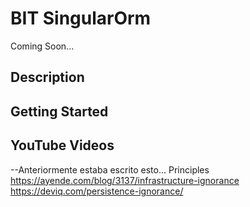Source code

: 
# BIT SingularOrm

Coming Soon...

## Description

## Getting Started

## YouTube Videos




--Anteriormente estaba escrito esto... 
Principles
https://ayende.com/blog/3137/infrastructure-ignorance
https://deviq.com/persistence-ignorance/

--- --- ---

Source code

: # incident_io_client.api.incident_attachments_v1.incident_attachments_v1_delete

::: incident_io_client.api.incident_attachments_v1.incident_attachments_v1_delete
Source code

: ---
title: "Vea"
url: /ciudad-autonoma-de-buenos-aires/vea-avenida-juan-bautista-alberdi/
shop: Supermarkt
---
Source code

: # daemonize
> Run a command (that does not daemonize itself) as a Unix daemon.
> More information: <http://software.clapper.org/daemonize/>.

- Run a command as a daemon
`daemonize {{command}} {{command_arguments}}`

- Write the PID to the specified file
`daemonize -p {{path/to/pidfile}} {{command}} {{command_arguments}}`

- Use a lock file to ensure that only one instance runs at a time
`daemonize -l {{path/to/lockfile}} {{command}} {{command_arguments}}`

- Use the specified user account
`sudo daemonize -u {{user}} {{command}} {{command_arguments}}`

--- --- ---

▸ WHAT NEEDS TO BE DONE: Look through the data above for the word "daemonize". Report each line where it occurs.

▸ OUTPUT FOR THIS TASK:
: # daemonize
> Run a command (that does not daemonize itself) as a Unix daemon.
> More information: <http://software.clapper.org/daemonize/>.
`daemonize {{command}} {{command_arguments}}`
`daemonize -p {{path/to/pidfile}} {{command}} {{command_arguments}}`
`daemonize -l {{path/to/lockfile}} {{command}} {{command_arguments}}`
`sudo daemonize -u {{user}} {{command}} {{command_arguments}}`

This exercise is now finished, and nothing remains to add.